L’Aïd, la semaine dernière, devait être un moment de fête pour les musulmans de Montfermeil. Mais l’événement a été gâché par la mairie de la ville. Depuis de nombreuses années, la tension est palpable entre la communauté musulmane et le maire Xavier Lemoine. Dans la ville de 26 000 habitants, l’épisode de la mosquée fermée par la mairie a attisé les disputes. Le dernier Aïd el-Kebir n’a pas arrangé les relations…

En raison du coronavirus, la communauté musulmane avait pourtant pris ses précautions. « Nous avons réorganisé le culte pour permettre la reprise des offices religieux, dans le respect des barrières sanitaires préconisées que le contexte sanitaire nous impose », explique l’association qui gère la mosquée Essalam. Mais avec la distanciation sociale d’un mètre, la capacité du lieu de culte est passé de 629 à 200 fidèles.
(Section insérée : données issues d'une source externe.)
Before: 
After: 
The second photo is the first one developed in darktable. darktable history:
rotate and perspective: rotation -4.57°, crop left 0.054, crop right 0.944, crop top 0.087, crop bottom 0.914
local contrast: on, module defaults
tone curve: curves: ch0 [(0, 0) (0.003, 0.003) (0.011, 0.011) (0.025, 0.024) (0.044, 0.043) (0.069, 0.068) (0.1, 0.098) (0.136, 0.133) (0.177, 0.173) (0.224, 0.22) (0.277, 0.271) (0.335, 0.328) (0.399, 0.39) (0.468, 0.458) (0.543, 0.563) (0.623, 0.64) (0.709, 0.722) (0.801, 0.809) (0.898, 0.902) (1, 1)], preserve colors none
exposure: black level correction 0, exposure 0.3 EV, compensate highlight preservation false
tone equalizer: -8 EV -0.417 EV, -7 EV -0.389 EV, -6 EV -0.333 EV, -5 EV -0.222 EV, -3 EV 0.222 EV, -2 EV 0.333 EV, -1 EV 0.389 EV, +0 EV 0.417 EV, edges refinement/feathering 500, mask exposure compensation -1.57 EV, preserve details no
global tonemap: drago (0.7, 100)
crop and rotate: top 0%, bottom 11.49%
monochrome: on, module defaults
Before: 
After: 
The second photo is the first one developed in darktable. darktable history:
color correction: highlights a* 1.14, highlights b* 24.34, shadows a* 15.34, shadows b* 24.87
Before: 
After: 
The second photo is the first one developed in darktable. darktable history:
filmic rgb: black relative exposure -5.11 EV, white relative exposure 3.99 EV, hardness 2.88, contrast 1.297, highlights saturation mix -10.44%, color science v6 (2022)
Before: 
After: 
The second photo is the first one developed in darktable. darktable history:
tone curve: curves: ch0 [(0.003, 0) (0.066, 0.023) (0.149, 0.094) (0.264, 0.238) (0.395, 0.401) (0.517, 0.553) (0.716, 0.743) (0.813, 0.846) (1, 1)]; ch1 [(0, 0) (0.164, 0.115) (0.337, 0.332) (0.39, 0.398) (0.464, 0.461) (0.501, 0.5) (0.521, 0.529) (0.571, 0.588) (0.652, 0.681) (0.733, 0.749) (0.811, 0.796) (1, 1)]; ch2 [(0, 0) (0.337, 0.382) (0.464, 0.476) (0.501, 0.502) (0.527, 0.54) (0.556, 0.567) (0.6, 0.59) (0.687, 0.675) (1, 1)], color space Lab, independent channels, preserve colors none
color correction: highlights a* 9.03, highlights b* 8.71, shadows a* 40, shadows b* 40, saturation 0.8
Pour « célébrer dignement » l’Aïd, « en toute sécurité, dans le respect des mesures sanitaires », la mosquée a donc décidé de solliciter la mairie « pour la mise à disposition d’un espace non clos, à
savoir le terrain extérieur du Stade Henri Vidal » pour la prière du 31 juillet. Une pratique courante, plusieurs municipalités ayant mis à disposition des musulmans des stades municipaux.

Mais une semaine avant l’Aïd, la mosquée Essalam a été contactée par les services municipaux qui lui ont signifié leur refus de mise à disposition du stade de Montfermeil. « Si on met à votre disposition le stade, il va nous falloir le désinfecter après votre passage », ont simplement répondu les services municipaux.

Conséquence : l’Aïd n’a pu être célébré dans la ville de Seine-Saint-Denis. « Elle aurait pu être organisée dans des conditions satisfaisantes », déplorent les membres de l’association musulmane qui regrette « d’autant plus que cette décision injustifiée de la municipalité de Montfermeil a privé les musulmans de la ville de la plus importante des fêtes Musulmanes ».